Diante desse legado, não é surpresa que o Studio Ghibli tenha servido de referência para grandes nomes da animação mundial. Um exemplo claro disso é a Pixar, que se inspirou diretamente na estética e nos elementos narrativos do estúdio japonês para desenvolver o filme “Luca”, lançado em 2021.
Dirigido por Enrico Casarosa, “Luca” acompanha as aventuras do jovem protagonista homônimo e seu inseparável amigo Alberto. A história se desenrola em um verão inesquecível na costa italiana, onde os dois conhecem Giulia, uma garota destemida e cheia de energia. Enquanto exploram a cidade, se deliciam com a culinária local e vivem intensamente, escondem um segredo: sob a pele humana, os garotos são criaturas marinhas.
Grande parte da trama acontece em Portorosso, uma cidade fictícia baseada nas vilas pitorescas da região de Cinque Terre, no norte da Itália. Segundo Casarosa, o nome do local presta homenagem direta à animação japonesa “Porco Rosso: O Último Herói Romântico”, lançada pelo Studio Ghibli em 1992. Assim como o personagem-título do longa japonês, Luca e Alberto vivem entre dois mundos, carregando a dualidade entre o humano e o fantástico.

Entrevista
Durante entrevista ao jornal O Globo, Casarosa explicou:
“Portorosso é como se fosse a sexta vila de Cinque Terre. A gente misturou elementos de todas elas. O molho pesto, por exemplo, é uma marca da região e aparece com destaque no filme, assim como a vida no porto e a relação dos moradores com o mar.”

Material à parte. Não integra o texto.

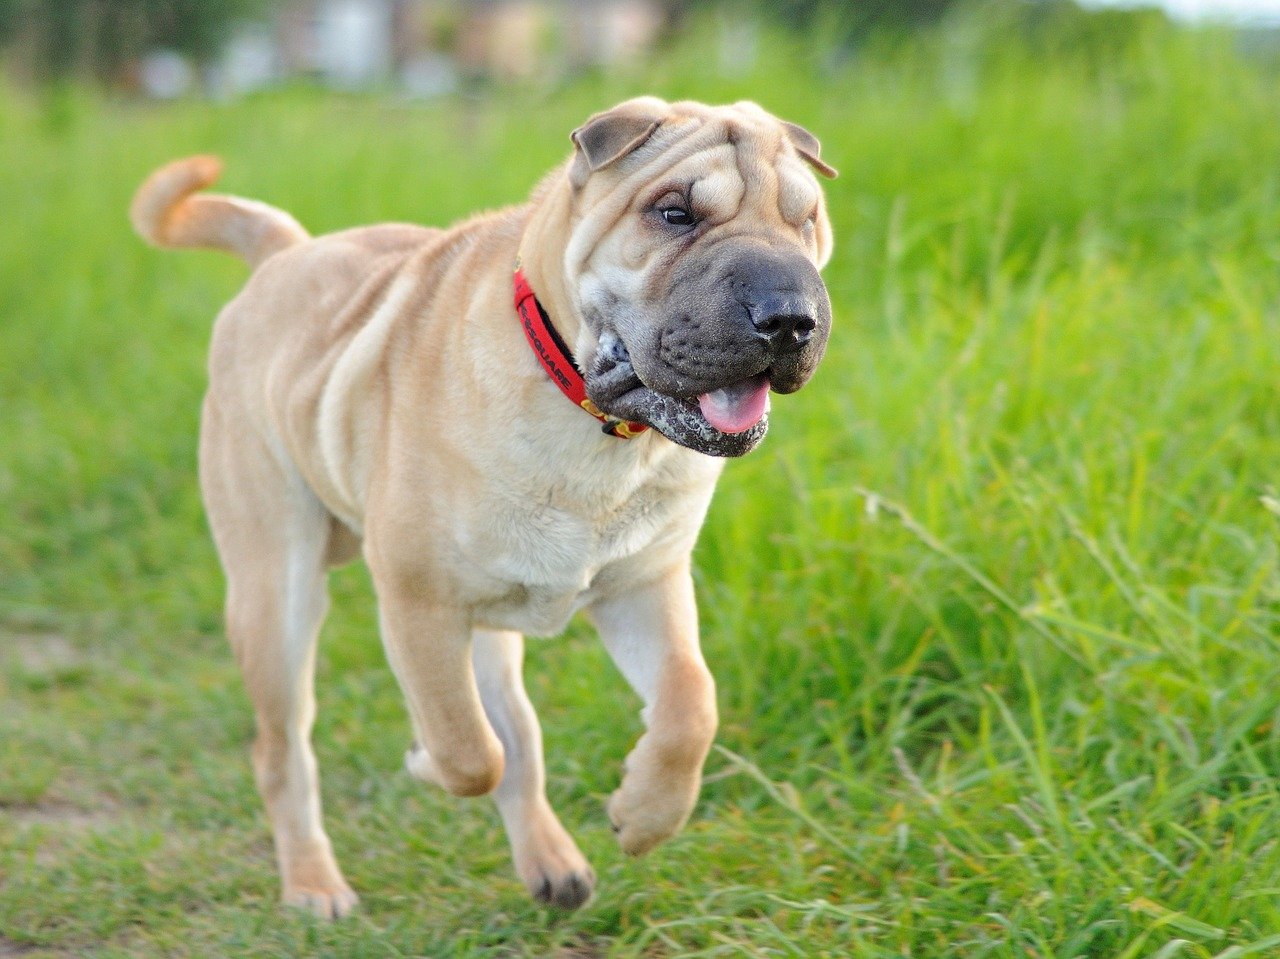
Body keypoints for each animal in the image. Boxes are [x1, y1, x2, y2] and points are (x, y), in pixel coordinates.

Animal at [127, 95, 829, 911]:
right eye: (674, 212)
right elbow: (464, 748)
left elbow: (690, 701)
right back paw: (312, 881)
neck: (592, 425)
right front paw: (425, 762)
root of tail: (286, 253)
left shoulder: (643, 586)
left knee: (519, 736)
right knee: (287, 749)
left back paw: (551, 860)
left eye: (805, 220)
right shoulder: (418, 603)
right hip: (277, 595)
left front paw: (647, 813)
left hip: (487, 627)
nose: (788, 317)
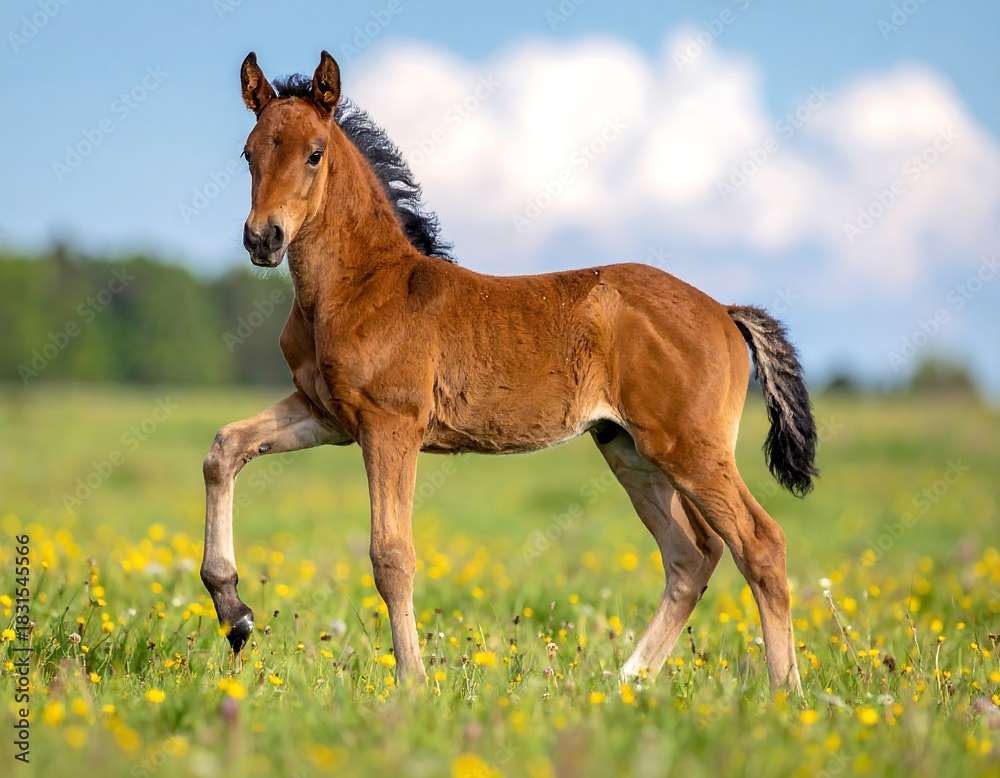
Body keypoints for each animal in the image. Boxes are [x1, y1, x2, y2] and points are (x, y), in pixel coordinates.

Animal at [200, 50, 818, 692]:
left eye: (315, 152)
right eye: (248, 152)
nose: (262, 238)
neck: (359, 284)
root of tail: (722, 309)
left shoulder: (390, 426)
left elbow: (392, 555)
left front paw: (413, 683)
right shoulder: (325, 414)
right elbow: (224, 448)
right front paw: (234, 613)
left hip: (690, 447)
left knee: (759, 543)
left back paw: (785, 694)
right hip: (629, 448)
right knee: (691, 554)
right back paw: (623, 680)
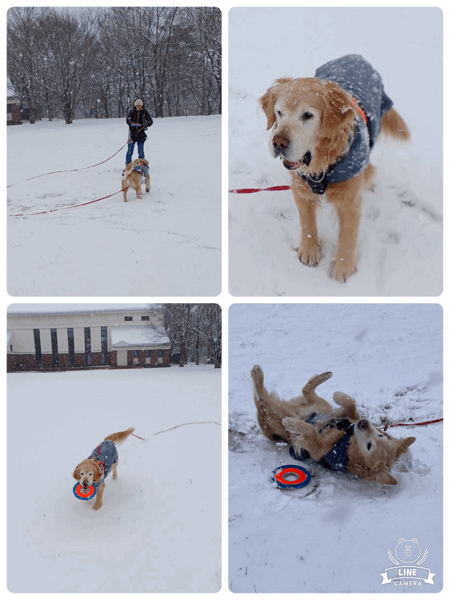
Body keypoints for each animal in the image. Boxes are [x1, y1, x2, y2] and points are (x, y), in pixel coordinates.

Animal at [250, 364, 414, 486]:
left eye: (369, 446)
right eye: (379, 435)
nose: (364, 423)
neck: (346, 440)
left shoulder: (316, 448)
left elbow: (310, 430)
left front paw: (293, 423)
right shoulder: (347, 416)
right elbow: (351, 404)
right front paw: (339, 395)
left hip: (277, 414)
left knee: (264, 400)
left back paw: (257, 375)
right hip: (323, 406)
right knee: (306, 390)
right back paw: (324, 376)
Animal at [258, 54, 410, 284]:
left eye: (307, 115)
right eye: (279, 112)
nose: (279, 143)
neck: (322, 165)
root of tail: (356, 56)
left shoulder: (349, 199)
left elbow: (347, 234)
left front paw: (343, 268)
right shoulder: (301, 188)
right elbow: (307, 223)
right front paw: (309, 251)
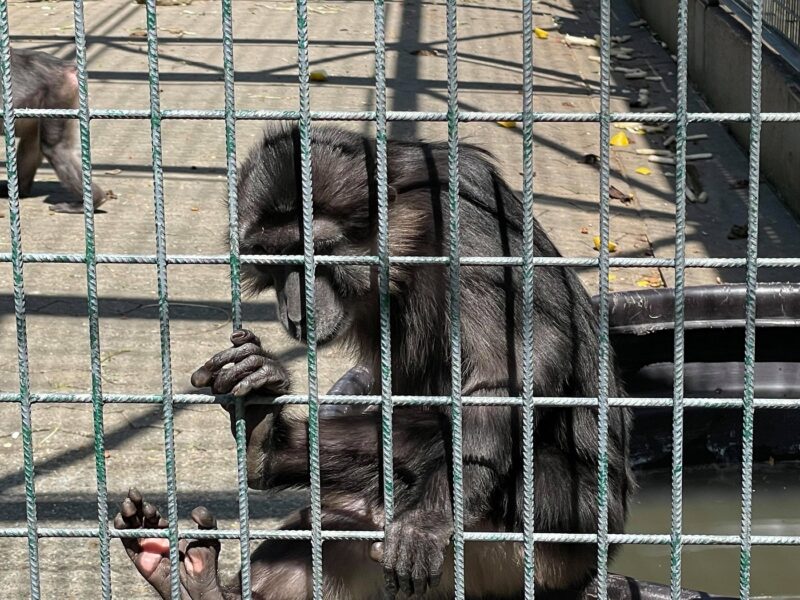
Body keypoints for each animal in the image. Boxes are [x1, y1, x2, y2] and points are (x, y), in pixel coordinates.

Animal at [115, 124, 634, 599]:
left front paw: (429, 517)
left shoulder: (469, 217)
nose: (297, 304)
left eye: (317, 254)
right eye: (277, 257)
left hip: (556, 538)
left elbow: (506, 368)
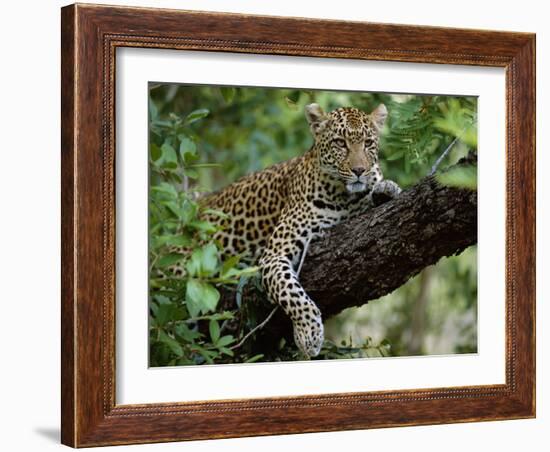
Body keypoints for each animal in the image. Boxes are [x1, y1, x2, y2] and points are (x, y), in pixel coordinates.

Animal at [179, 104, 404, 358]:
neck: (345, 197)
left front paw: (385, 189)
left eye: (368, 143)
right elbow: (292, 293)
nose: (359, 170)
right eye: (340, 143)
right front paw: (309, 334)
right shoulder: (274, 255)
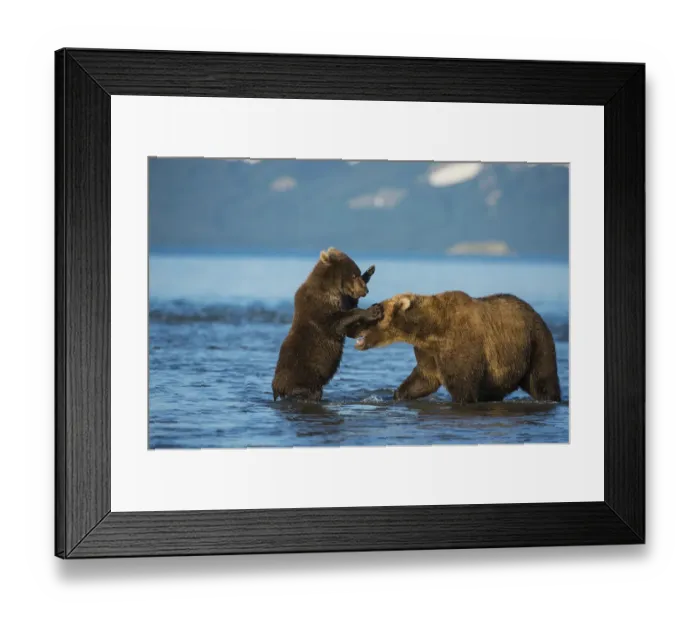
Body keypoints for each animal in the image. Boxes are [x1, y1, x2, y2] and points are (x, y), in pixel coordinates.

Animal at [272, 248, 382, 402]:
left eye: (358, 273)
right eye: (353, 275)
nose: (365, 291)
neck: (332, 290)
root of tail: (276, 389)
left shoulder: (342, 300)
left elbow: (350, 324)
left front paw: (370, 271)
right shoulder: (318, 307)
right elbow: (337, 322)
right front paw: (373, 310)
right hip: (299, 377)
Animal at [354, 291, 561, 404]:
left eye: (376, 310)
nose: (355, 325)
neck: (429, 328)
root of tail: (535, 312)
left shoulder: (460, 344)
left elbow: (462, 385)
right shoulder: (429, 352)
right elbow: (424, 379)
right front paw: (398, 394)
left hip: (535, 344)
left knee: (542, 379)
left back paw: (550, 397)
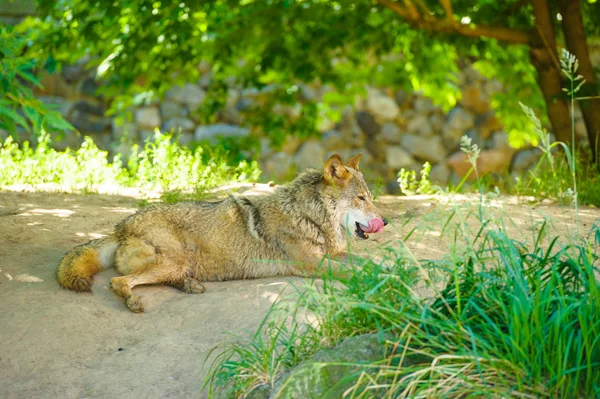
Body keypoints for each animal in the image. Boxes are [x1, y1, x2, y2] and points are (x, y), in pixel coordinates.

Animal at [57, 153, 390, 312]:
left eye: (370, 197)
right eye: (361, 199)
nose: (385, 222)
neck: (309, 215)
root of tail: (121, 226)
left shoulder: (335, 254)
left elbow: (371, 263)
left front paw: (393, 269)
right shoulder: (313, 264)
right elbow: (357, 272)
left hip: (178, 263)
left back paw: (190, 286)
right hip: (173, 260)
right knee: (119, 281)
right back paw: (134, 301)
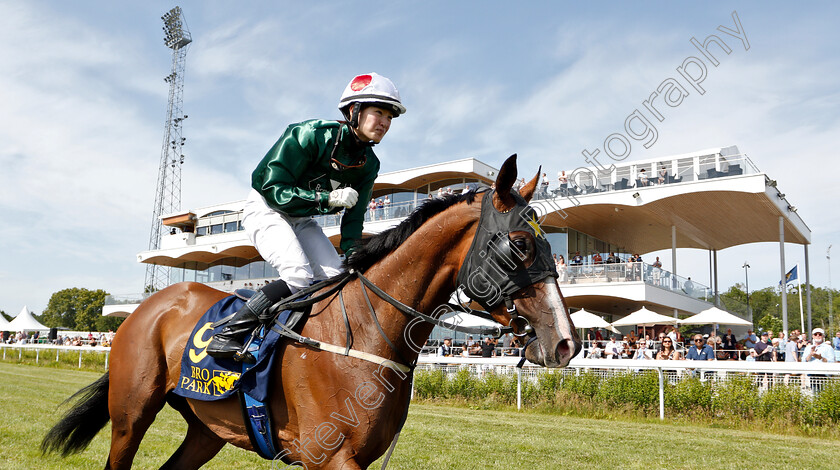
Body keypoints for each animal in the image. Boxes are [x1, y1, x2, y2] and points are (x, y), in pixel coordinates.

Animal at [42, 156, 580, 468]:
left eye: (549, 245)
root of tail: (149, 305)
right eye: (520, 244)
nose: (566, 342)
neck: (362, 334)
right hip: (131, 415)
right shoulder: (331, 457)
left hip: (207, 427)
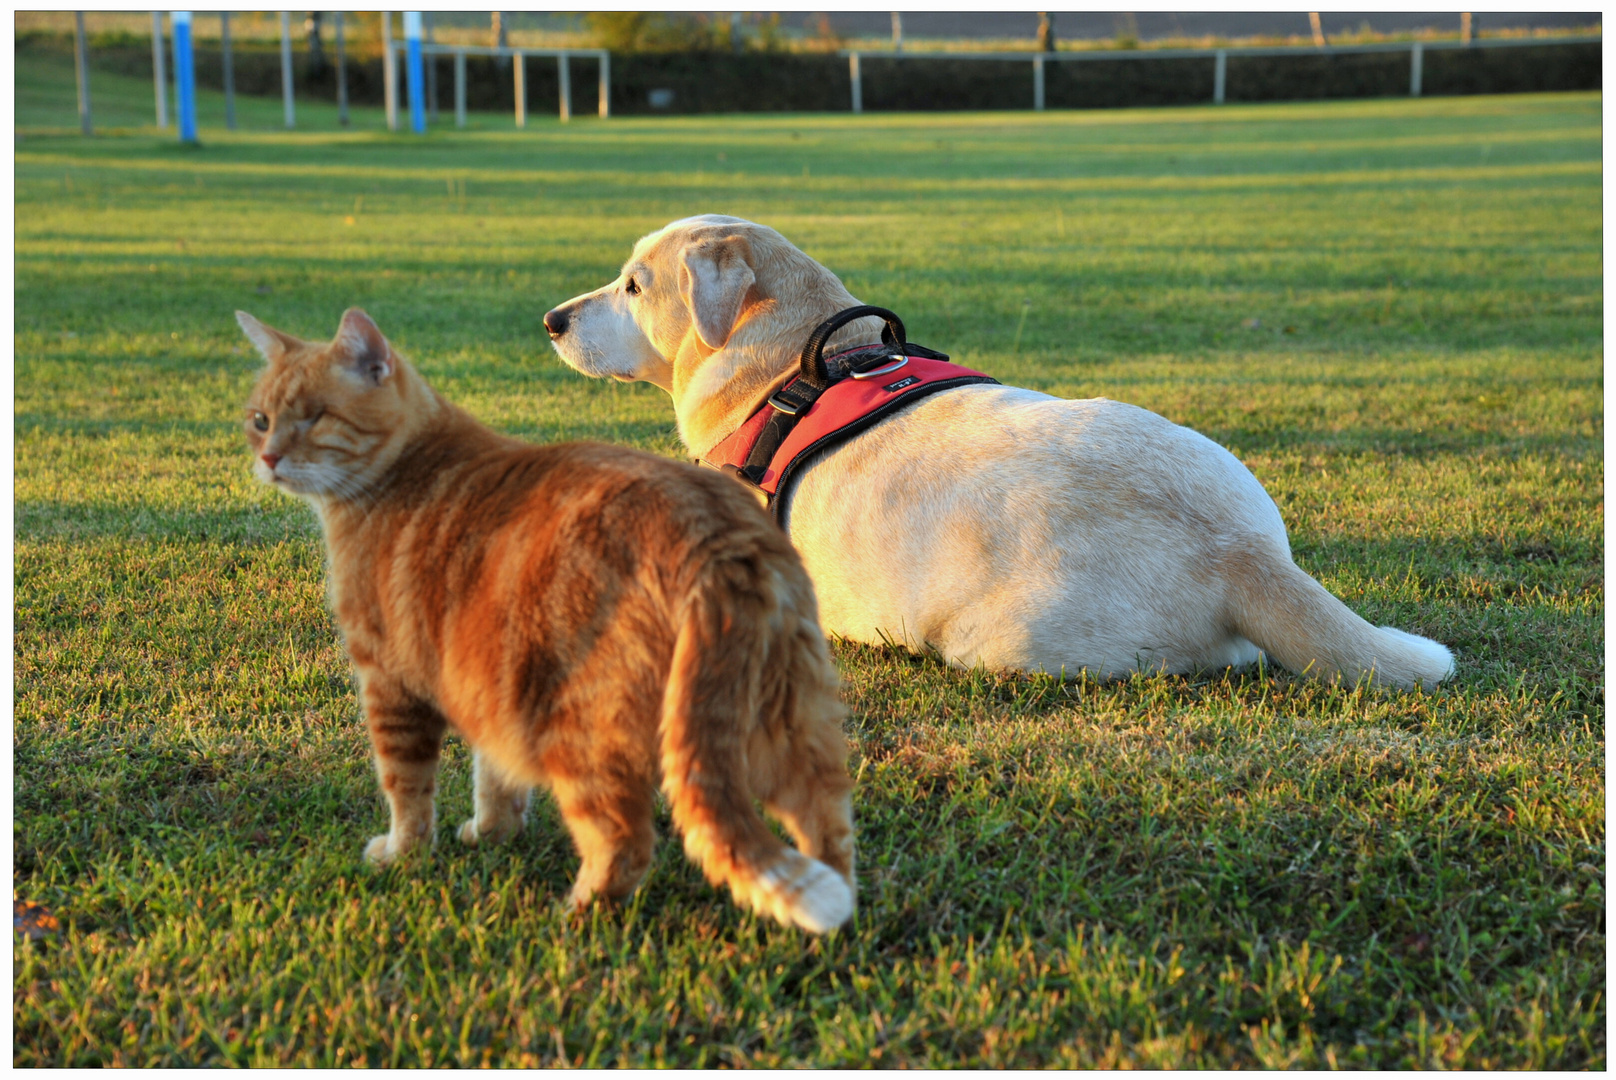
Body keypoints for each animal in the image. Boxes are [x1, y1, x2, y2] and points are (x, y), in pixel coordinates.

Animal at [237, 307, 859, 931]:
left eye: (316, 417)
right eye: (260, 420)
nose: (268, 459)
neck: (404, 467)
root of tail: (718, 542)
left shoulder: (390, 682)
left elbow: (405, 788)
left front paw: (401, 854)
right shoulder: (487, 683)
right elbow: (495, 776)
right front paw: (492, 832)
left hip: (583, 735)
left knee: (626, 844)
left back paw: (573, 914)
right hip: (789, 727)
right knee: (829, 832)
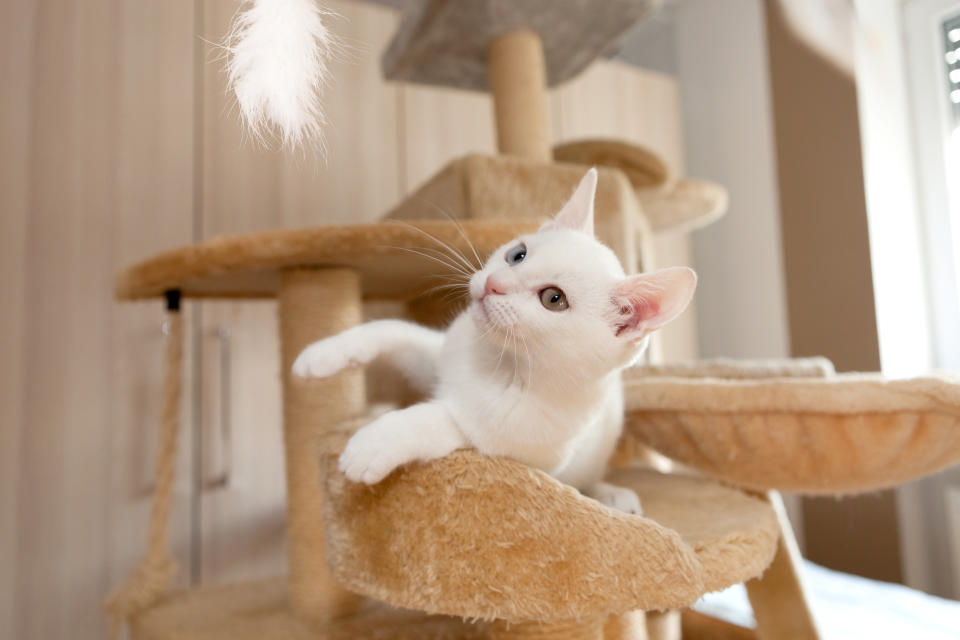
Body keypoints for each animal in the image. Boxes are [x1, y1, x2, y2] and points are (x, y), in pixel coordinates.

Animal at [288, 170, 692, 516]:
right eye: (518, 254)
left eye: (553, 299)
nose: (494, 283)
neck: (499, 360)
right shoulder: (440, 353)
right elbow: (391, 330)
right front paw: (322, 353)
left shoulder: (515, 443)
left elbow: (441, 417)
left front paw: (374, 443)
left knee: (585, 480)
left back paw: (613, 495)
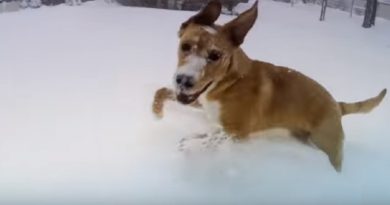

Além disso, outro aspecto que aproxima “Luca” das obras do Studio Ghibli é a representação das personagens femininas. Em vez de retratar figuras frágeis ou dependentes, o longa da Pixar aposta em protagonistas fortes, independentes e cheias de personalidade. Giulia, com sua curiosidade e coragem, segue a mesma linha de personagens como Chihiro, Sophie e San, figuras emblemáticas das produções japonesas.
Com uma narrativa leve, visual encantador e claras influências do cinema asiático, “Luca” está disponível para streaming no catálogo do Disney+. Uma opção imperdível para quem aprecia histórias tocantes e visuais inspiradores.